Clarissa hampir saja ingin menyandarkan tubuhnya ke dada bidang milik Alvian, yang untungnya bisa ditahannya dengan sangat baik.

"Gue mau nolak lo, tapi kenapa gue nggak tega ya?" tanya Alvian dengan dengusan geli dan tatapan nakal. "Apa gue terima aja ya pengakuan cinta lo?"

"Jangan permainkan gue, Alvian Febriandy. Lebih baik lo nolak gue sekarang biar nggak ada cerita yang perlu diperpanjang lagi. Lo tinggal menamatkan episode ini sebelum memulai yang baru."

Nada Clarissa mengandung makna ketegasan dan peringatan, yang justru semakin membuat Alvian merasa tergoda untuk memancing emosi cewek itu.

Entahlah, Alvian juga gagal paham dengan tindakannya sendiri. Apakah ini disebabkan dia juga mulai tertarik padanya atau semata-mata ingin memancing emosinya saja?

"Rasanya nggak buruk kalo pacaran sama lo," kata Alvian tiba-tiba, membuat Clarissa gagal paham, meski di sisi lain dia merasa sedang mengapung di atas awan-awan.

Alvian menempelkan jemarinya ke dagunya sebagai isyarat untuk mengajukan argumennya. "Selama ini yang suka sama gue tuh nggak pernah buat gue terkesan. Tapi lo beda, kemampuan lo sebelas dua belas sama gue--soal keaktifan lo dalam organisasi sih nggak usah ditanya lagi.

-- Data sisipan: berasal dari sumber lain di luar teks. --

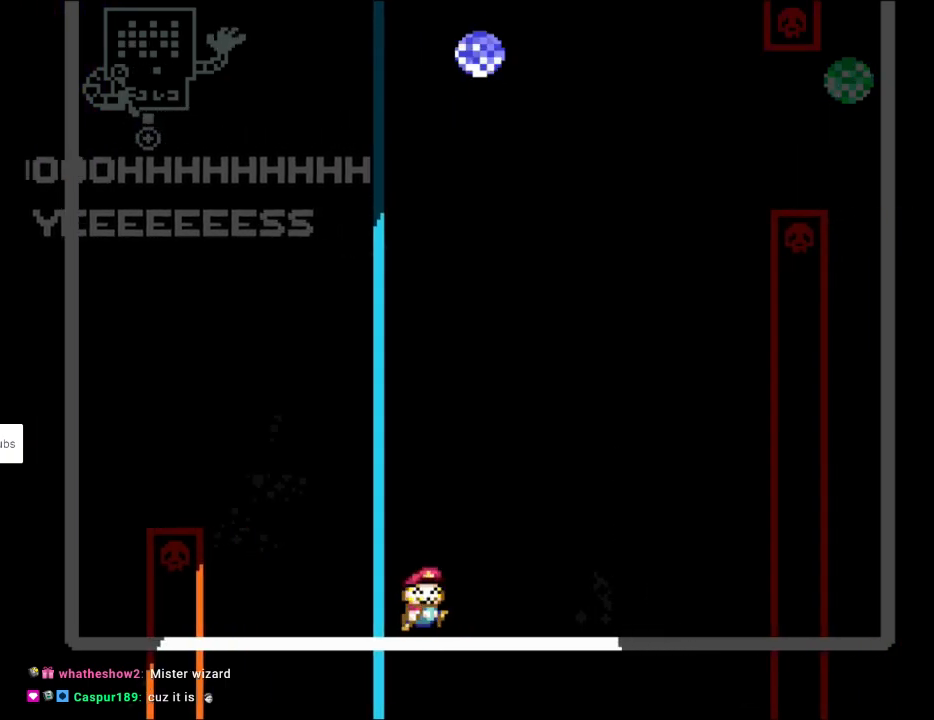
{"buttons": ["B", "Y", "DPAD_RIGHT"], "events": [[300, "B", "down"], [317, "DPAD_RIGHT", "up"], [317, "DPAD_UP", "down"], [333, "DPAD_LEFT", "down"], [333, "DPAD_UP", "up"], [367, "DPAD_UP", "down"], [400, "DPAD_LEFT", "up"], [400, "DPAD_RIGHT", "down"], [400, "DPAD_UP", "up"]]}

Intinya, kita ini selevel. Bukankah keren kalo kita jadi pasangan?"

"Jadi, lo tertarik sama gue hanya karena keaktifan gue sebagai murid di sekolah?" tanya Clarissa dengan gigi menggertak dan tatapan yang super galak.

Alvian menaikkan kedua bahunya dengan cuek. "Who knows? Kalo sekarang gue langsung bilang suka sama lo juga itu namanya bohong dan gue nggak suka bohong untuk sesuatu yang sama sekali nggak menguntungkan gue. Tapi jika kedekatan kita setelah berpasangan malah bisa memunculkan perasaan itu, kenapa nggak? Lo nggak jelek-jelek amat dan... layak juga sih bersanding sama gue karena kebetulan hanya lo satu-satunya yang berani debat sama gue."

"Lo niat muji apa ngejek sih?" tanya Clarissa galak meski sebenarnya dia juga suka dengan gagasan ini.

"Tergantung jawaban lo sekarang. Kalo lo setuju sama gue, gue bakal muji lo."

"Oke, sekarang coba muji gue. Kalo berkesan, gue nggak nolak jadi pacar lo."

"Bukannya tadi lo yang nyatain cinta ke gue?" protes Alvian tetapi detik berikutnya dia menuruti juga apa maunya Clarissa.

Alvian menundukkan kepalanya lantas membisikkan sesuatu ke salah satu telinga milik Clarissa. "Yang lebih sempurna dari lo itu mungkin banyak, tapi nggak ada yang seberani elo. Jadi, gue udah boleh panggil 'Sayang' belum sekarang?"

Clarissa memelototkan matanya semaksimal mungkin, sementara rona merah menguasai seluruh wajahnya tanpa permisi, membuat Alvian menatapnya dengan ekspresi puas.

"Kayaknya lo makin jatuh cinta sama gue deh. Yahhhh... wajar sih. Pesona gue kan susah dihindari, apalagi ditolak," kata Alvian yang radar narsistiknya kambuh lagi.

Clarissa mendadak bertanya-tanya pada diri sendiri apakah keputusannya berterus terang pada Alvian itu sudah benar atau tidak.